WardBrian · WardBrian · commit 092bf0665a7b · 2025-03-13T14:27:09.000-04:00
diff --git a/src/frontend/Errors.ml b/src/frontend/Errors.ml
@@ -4,7 +4,7 @@ open Core
 
 (** Our type of syntax error information *)
 type syntax_error =
-  | Lexing of Middle.Location.t
+  | Lexing of string * Middle.Location.t
   | UnexpectedEOF of Middle.Location.t
   | Include of string * Middle.Location.t
   | Parsing of string * Middle.Location_span.t
@@ -57,12 +57,12 @@ let pp_syntax_error ?printed_filename ?code ppf = function
         (Middle.Location_span.to_string ?printed_filename loc_span)
         (pp_context_with_message ?code)
         (message, loc_span.begin_loc)
-  | Lexing loc ->
+  | Lexing (message, loc) ->
       Fmt.pf ppf "Syntax error in %s, lexing error:@,%a@."
         (Middle.Location.to_string ?printed_filename
            {loc with col_num= loc.col_num - 1})
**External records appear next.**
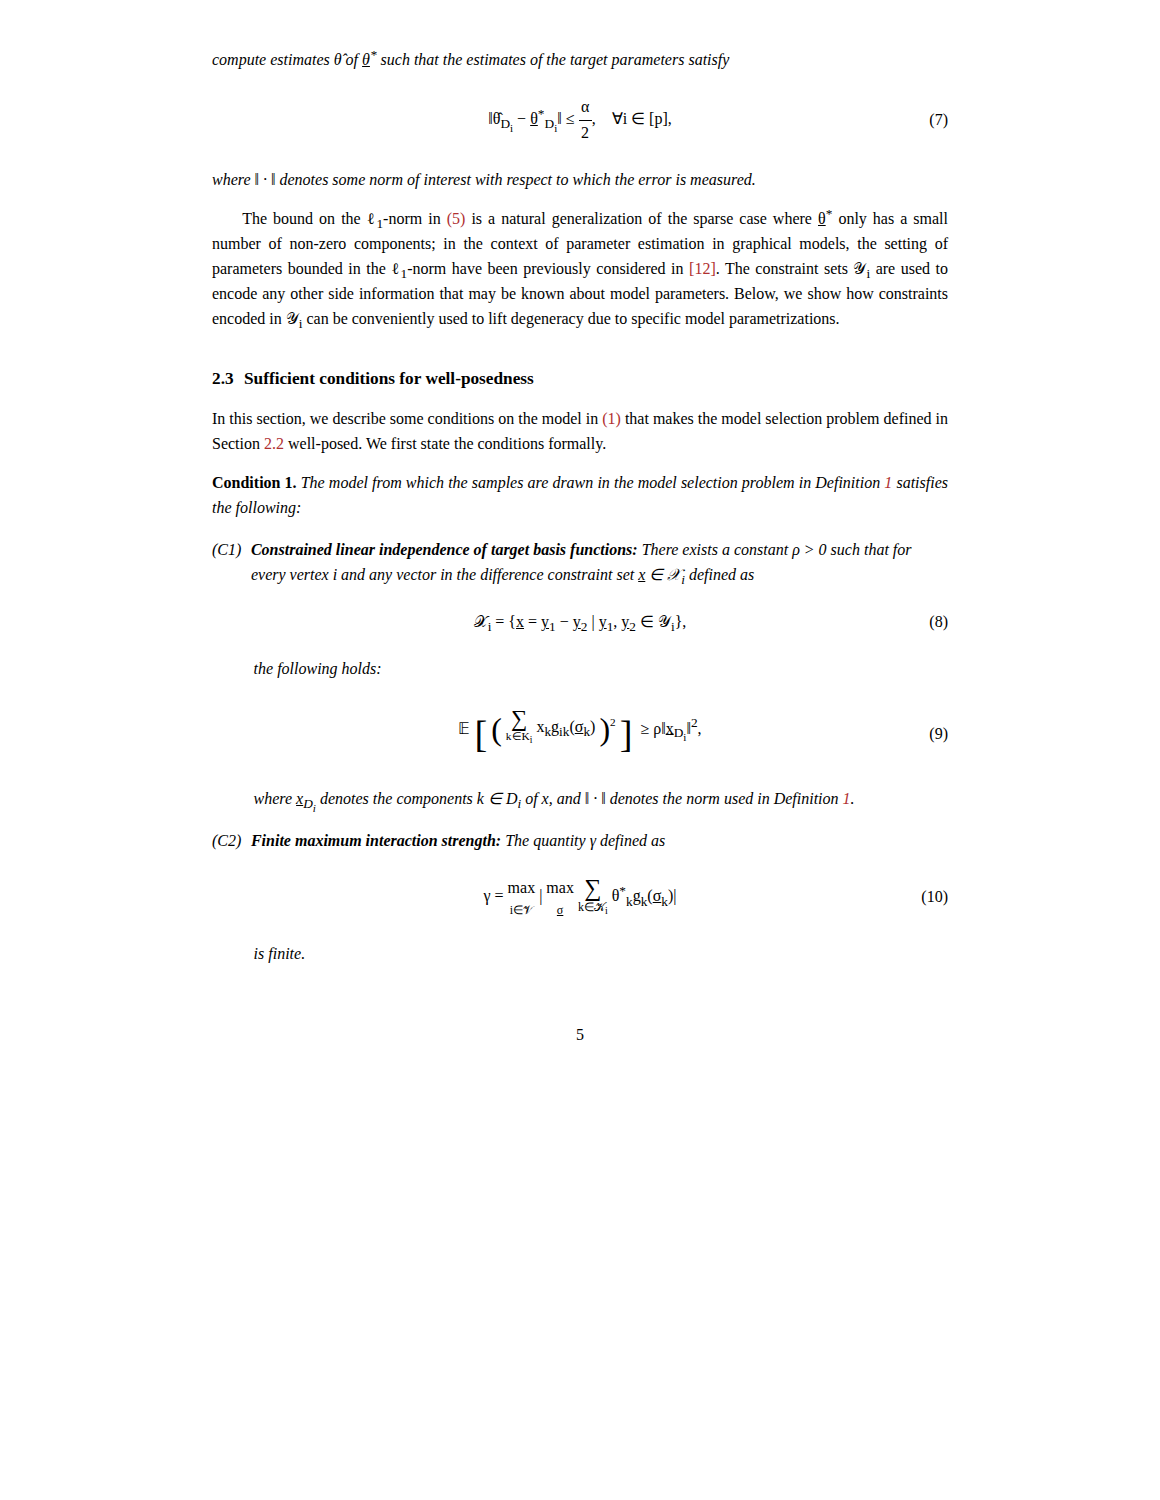compute estimates θ̂ of θ* such that the estimates of the target parameters satisfy
‖θ̂Di − θ*Di‖ ≤ α 2, ∀i ∈ [p],
(7)
where ‖ · ‖ denotes some norm of interest with respect to which the error is measured.
The bound on the ℓ1-norm in (5) is a natural generalization of the sparse case where θ* only has a small number of non-zero components; in the context of parameter estimation in graphical models, the setting of parameters bounded in the ℓ1-norm have been previously considered in [12]. The constraint sets 𝒴i are used to encode any other side information that may be known about model parameters. Below, we show how constraints encoded in 𝒴i can be conveniently used to lift degeneracy due to specific model parametrizations.
2.3 Sufficient conditions for well-posedness
In this section, we describe some conditions on the model in (1) that makes the model selection problem defined in Section 2.2 well-posed. We first state the conditions formally.
Condition 1. The model from which the samples are drawn in the model selection problem in Definition 1 satisfies the following:
(C1)
Constrained linear independence of target basis functions: There exists a constant ρ > 0 such that for every vertex i and any vector in the difference constraint set x ∈ 𝒳i defined as
𝒳i = {x = y1 − y2 | y1, y2 ∈ 𝒴i},
(8)
the following holds:
𝔼 [ ( ∑ k∈Ki xkgik(σk) )2 ] ≥ ρ‖xDi‖2,
(9)
where xDi denotes the components k ∈ Di of x, and ‖ · ‖ denotes the norm used in Definition 1.
(C2)
Finite maximum interaction strength: The quantity γ defined as
γ = max i∈𝒱 | max σ ∑ k∈𝒦i θ*kgk(σk)|
(10)
is finite.
5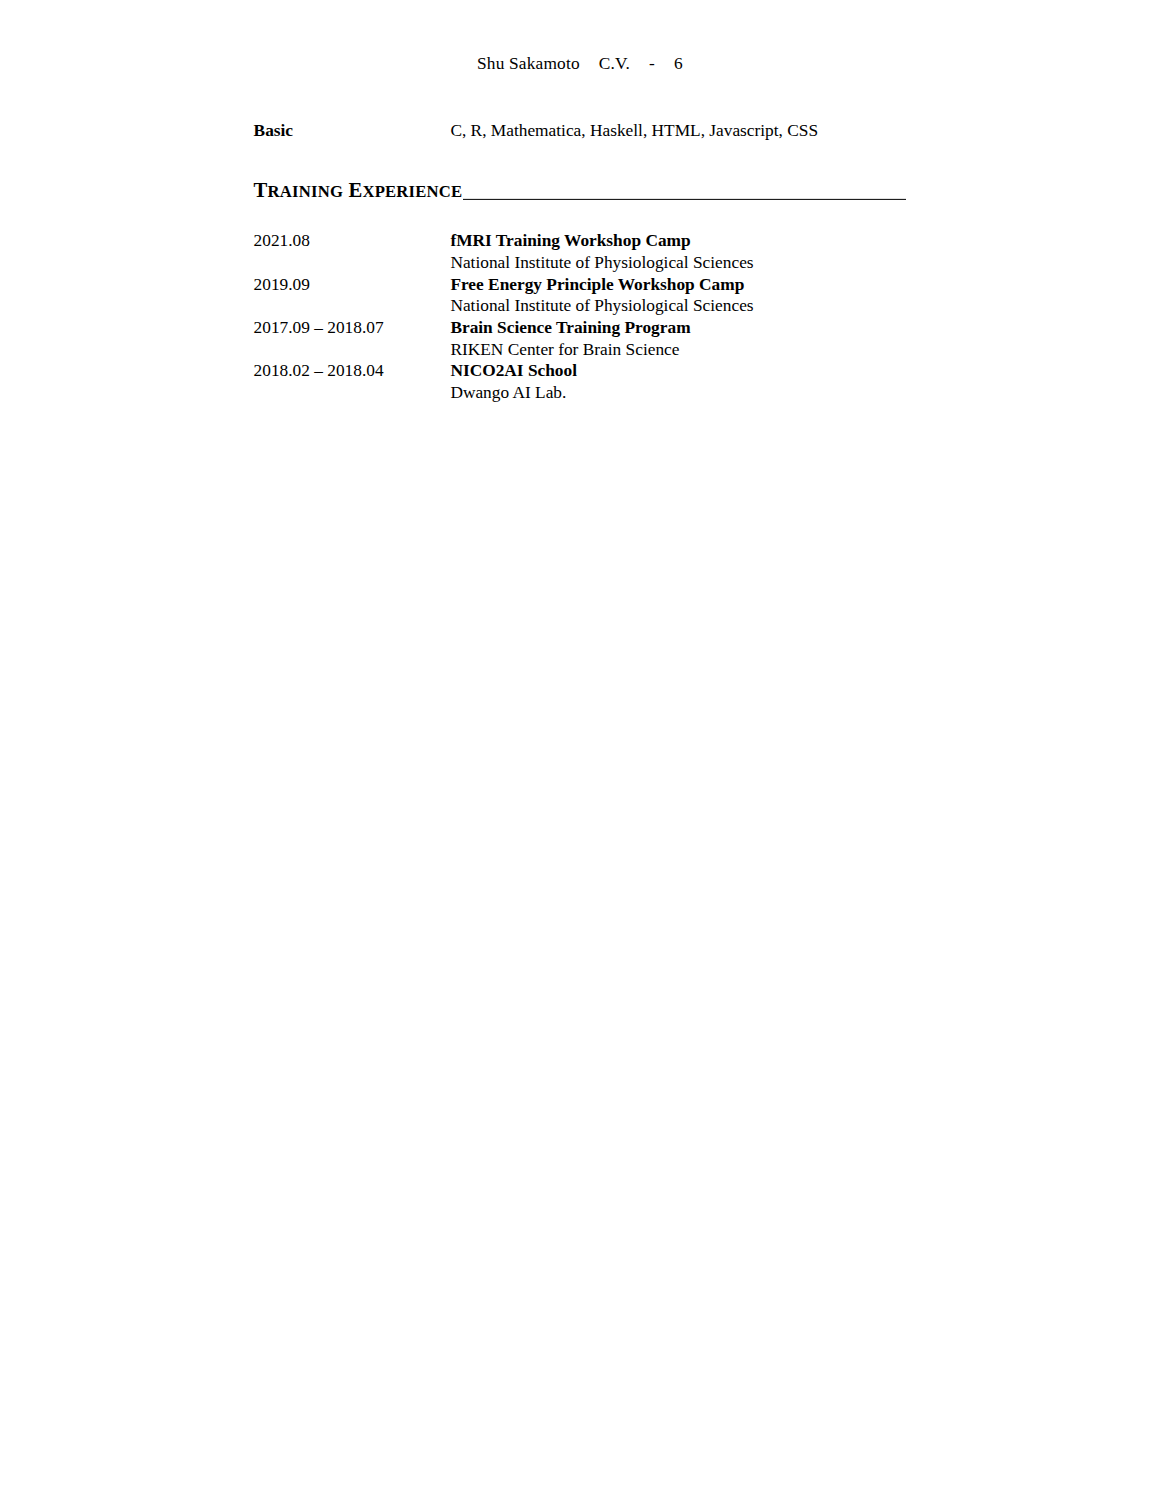Shu Sakamoto C.V. - 6
Basic
C, R, Mathematica, Haskell, HTML, Javascript, CSS
TRAINING EXPERIENCE
2021.08
fMRI Training Workshop Camp
National Institute of Physiological Sciences
2019.09
Free Energy Principle Workshop Camp
National Institute of Physiological Sciences
2017.09 – 2018.07
Brain Science Training Program
RIKEN Center for Brain Science
2018.02 – 2018.04
NICO2AI School
Dwango AI Lab.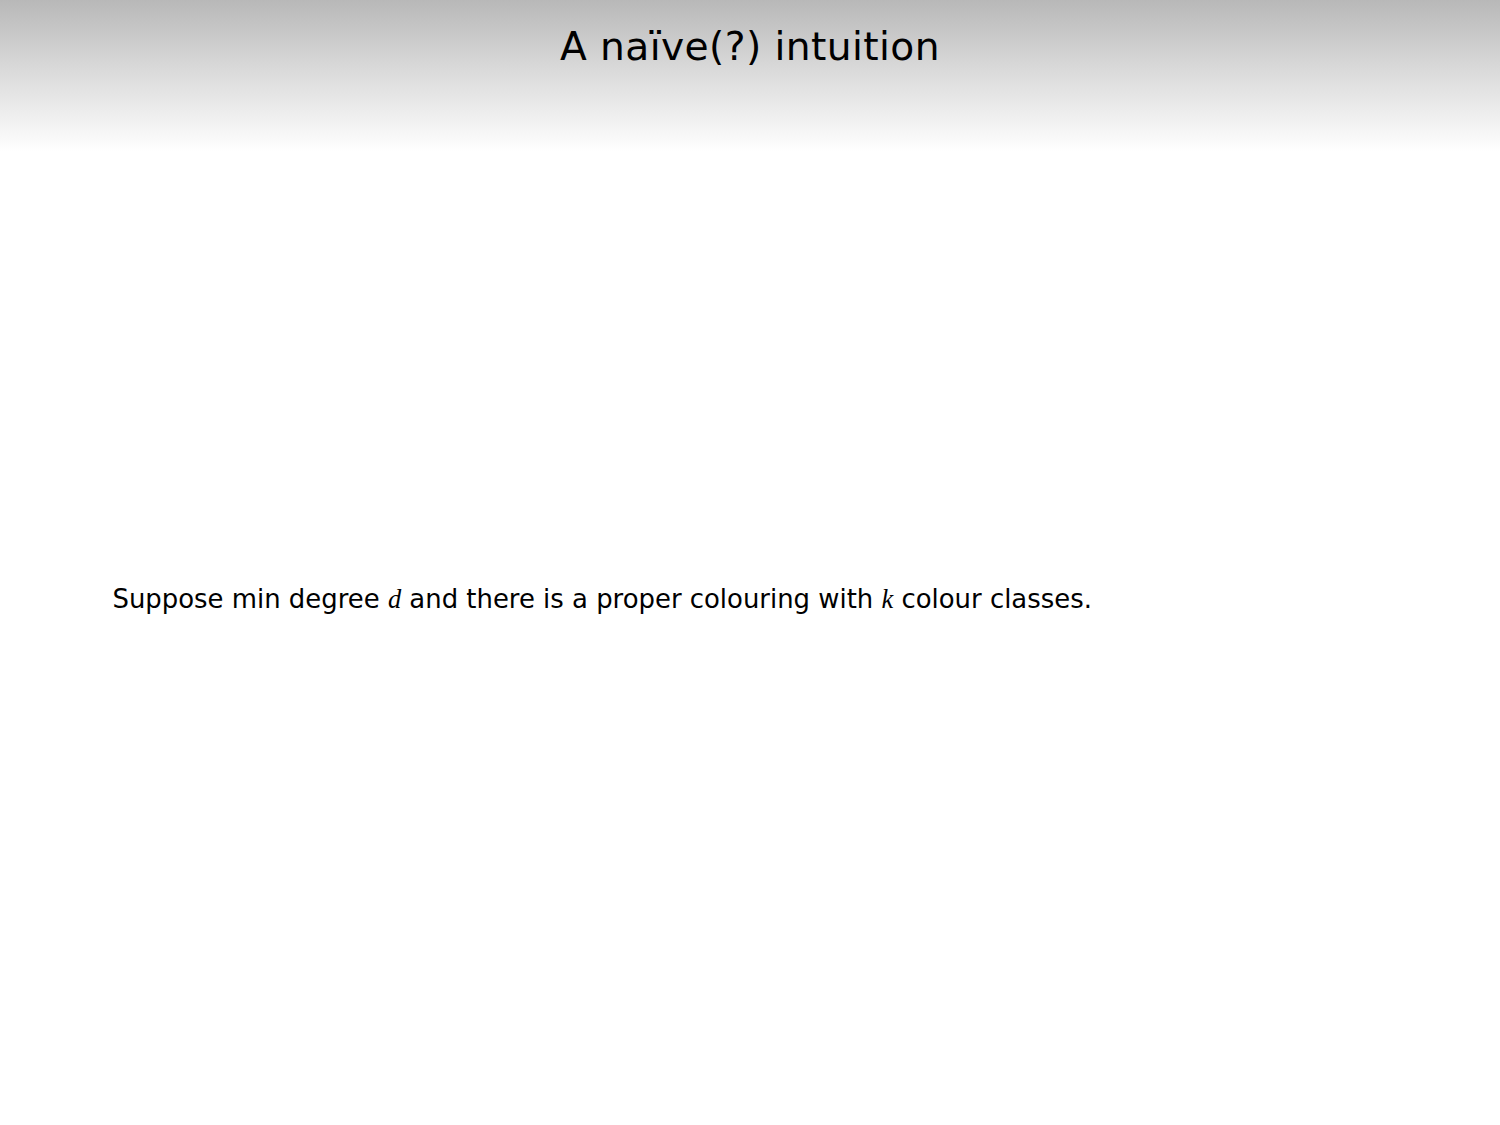A naïve(?) intuition
Suppose min degree d and there is a proper colouring with k colour classes.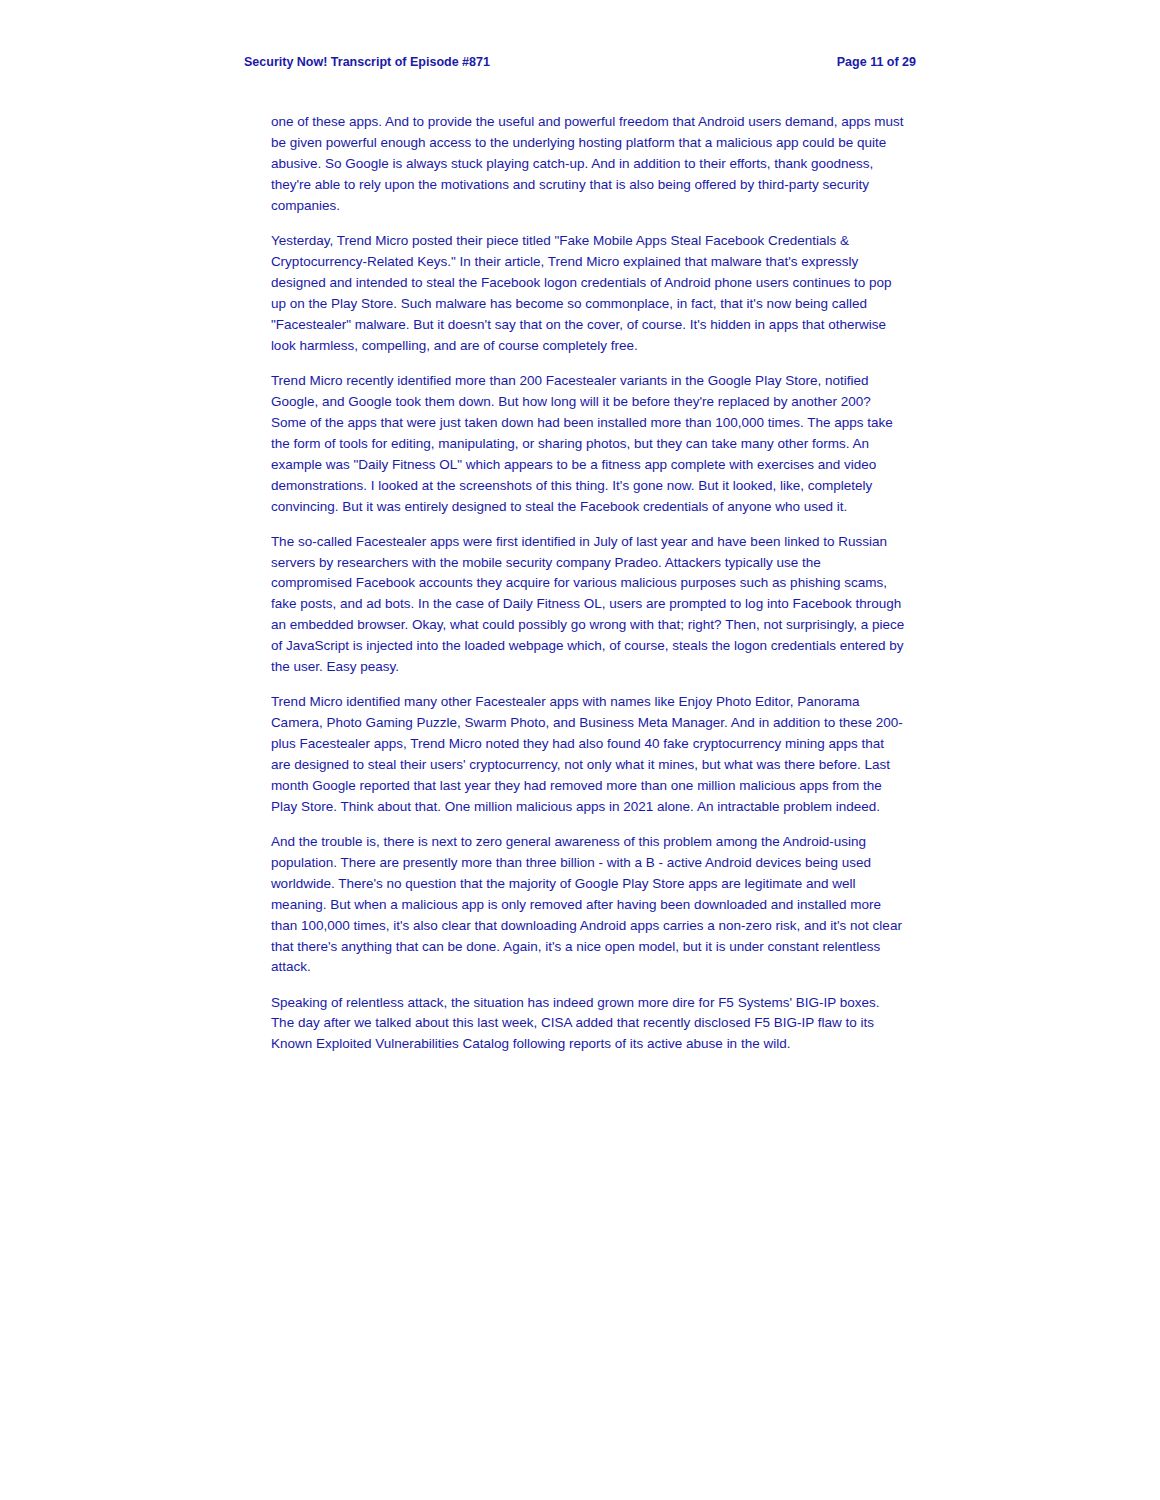Security Now! Transcript of Episode #871
Page 11 of 29
one of these apps. And to provide the useful and powerful freedom that Android users demand, apps must be given powerful enough access to the underlying hosting platform that a malicious app could be quite abusive. So Google is always stuck playing catch-up. And in addition to their efforts, thank goodness, they're able to rely upon the motivations and scrutiny that is also being offered by third-party security companies.
Yesterday, Trend Micro posted their piece titled "Fake Mobile Apps Steal Facebook Credentials & Cryptocurrency-Related Keys." In their article, Trend Micro explained that malware that's expressly designed and intended to steal the Facebook logon credentials of Android phone users continues to pop up on the Play Store. Such malware has become so commonplace, in fact, that it's now being called "Facestealer" malware. But it doesn't say that on the cover, of course. It's hidden in apps that otherwise look harmless, compelling, and are of course completely free.
Trend Micro recently identified more than 200 Facestealer variants in the Google Play Store, notified Google, and Google took them down. But how long will it be before they're replaced by another 200? Some of the apps that were just taken down had been installed more than 100,000 times. The apps take the form of tools for editing, manipulating, or sharing photos, but they can take many other forms. An example was "Daily Fitness OL" which appears to be a fitness app complete with exercises and video demonstrations. I looked at the screenshots of this thing. It's gone now. But it looked, like, completely convincing. But it was entirely designed to steal the Facebook credentials of anyone who used it.
The so-called Facestealer apps were first identified in July of last year and have been linked to Russian servers by researchers with the mobile security company Pradeo. Attackers typically use the compromised Facebook accounts they acquire for various malicious purposes such as phishing scams, fake posts, and ad bots. In the case of Daily Fitness OL, users are prompted to log into Facebook through an embedded browser. Okay, what could possibly go wrong with that; right? Then, not surprisingly, a piece of JavaScript is injected into the loaded webpage which, of course, steals the logon credentials entered by the user. Easy peasy.
Trend Micro identified many other Facestealer apps with names like Enjoy Photo Editor, Panorama Camera, Photo Gaming Puzzle, Swarm Photo, and Business Meta Manager. And in addition to these 200-plus Facestealer apps, Trend Micro noted they had also found 40 fake cryptocurrency mining apps that are designed to steal their users' cryptocurrency, not only what it mines, but what was there before. Last month Google reported that last year they had removed more than one million malicious apps from the Play Store. Think about that. One million malicious apps in 2021 alone. An intractable problem indeed.
And the trouble is, there is next to zero general awareness of this problem among the Android-using population. There are presently more than three billion - with a B - active Android devices being used worldwide. There's no question that the majority of Google Play Store apps are legitimate and well meaning. But when a malicious app is only removed after having been downloaded and installed more than 100,000 times, it's also clear that downloading Android apps carries a non-zero risk, and it's not clear that there's anything that can be done. Again, it's a nice open model, but it is under constant relentless attack.
Speaking of relentless attack, the situation has indeed grown more dire for F5 Systems' BIG-IP boxes. The day after we talked about this last week, CISA added that recently disclosed F5 BIG-IP flaw to its Known Exploited Vulnerabilities Catalog following reports of its active abuse in the wild.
         (pp_context_with_message ?code)
-        ("Invalid character found.", loc)
+        (message, loc)
   | UnexpectedEOF loc ->
       Fmt.pf ppf "Syntax error in %s, lexing error:@,%a@."
         (Middle.Location.to_string ?printed_filename
diff --git a/src/frontend/Errors.mli b/src/frontend/Errors.mli
@@ -2,7 +2,7 @@
 
 (** Our type of syntax error information *)
 type syntax_error =
-  | Lexing of Middle.Location.t
+  | Lexing of string * Middle.Location.t
   | UnexpectedEOF of Middle.Location.t
   | Include of string * Middle.Location.t
   | Parsing of string * Middle.Location_span.t
diff --git a/src/frontend/Unicode.ml b/src/frontend/Unicode.ml
@@ -0,0 +1,45 @@
+let error ~loc msg =
+  raise
+    (Errors.SyntaxError
+       (Errors.Lexing (msg, Preprocessor.location_of_position loc)))
+
+let pp_uchar ppf u =
+  let u_int = Uchar.to_int u in
+  if u_int < 128 then Fmt.string ppf (Char.chr u_int |> Char.escaped)
+  else Fmt.pf ppf "U+%04X" u_int
+
+(* Validation based on the
+   Unicode Standard Annex #31: Unicode Identifiers and Syntax
+   https://www.unicode.org/reports/tr31 *)
+
+let validate_identifier loc id =
+  (* sanity check *)
+  if not (String.is_valid_utf_8 id) then
+    error "Identifier is not valid UTF-8 string" ~loc;
+  (* normalize to NFKC as recommended *)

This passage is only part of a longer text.